Probing nanoscale materials and 2D membranes where extraction of both $c_p$ and $\kappa$ with high spectral fidelity is now possible (Le et al., 5 Dec 2025).

The parameter sensitivity and rich structure of $C^*(\omega)$ offer deep insight into phase behavior, kinetic bottlenecks, and energy landscape topology in both equilibrium and nonequilibrium regimes.
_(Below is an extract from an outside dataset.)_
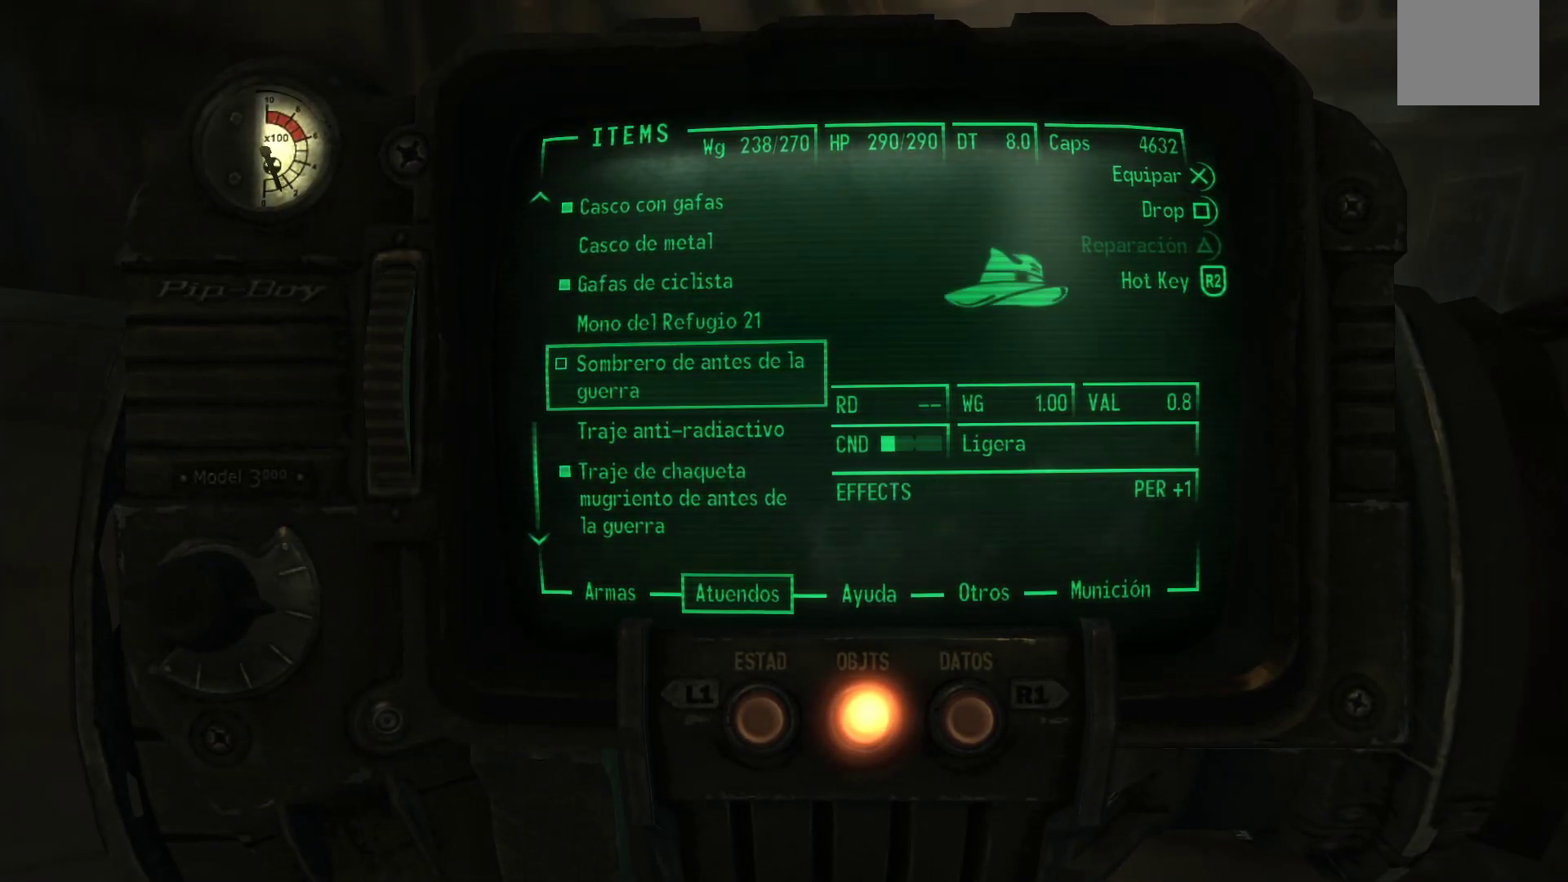
{"buttons": ["B"], "left_stick": "center", "right_stick": "center", "events": [[167, "A", "down"], [283, "A", "up"], [500, "B", "down"]]}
7. Summary Table: Core Results Across Representative Systems

System/Class	Key Features in $C(\omega)$	References
Supercooled water (NPT/NVE)	Low- $\omega$ HBN peak, fragile–fragile crossover, $C_p-C_v$ anomaly	(Saito et al., 2013, Saito et al., 2018)
Glass-forming van der Waals liquid	Probe-time invariance of $\tau_{c_p}/\tau_\epsilon$ , isomorph scaling	(Roed et al., 2015)
Quantum supercooled liquids	Quantum-induced shift of α-peak, sharper separation of fast/slow relaxation	(Das et al., 11 Jan 2025)
Driven Curie–Weiss, two-level models	Dynamical (frequency-dependent) phase transitions, broadened Schottky peaks, kinetic shoulders	(Fiori et al., 16 Sep 2024, Fiori et al., 30 Apr 2024)
Si $_3$ N $_4$ 2D membranes	Flat $c_p(\omega)$ over decades, low loss, matches static values	(Le et al., 5 Dec 2025)

Frequency-dependent specific heat thus functions as a spectral, time-resolved thermodynamic response—interpolating between equilibrium calorimetry and dynamic susceptibility—uniquely sensitive to the interplay of microscopic, collective, and nonequilibrium processes across a spectrum of condensed matter systems.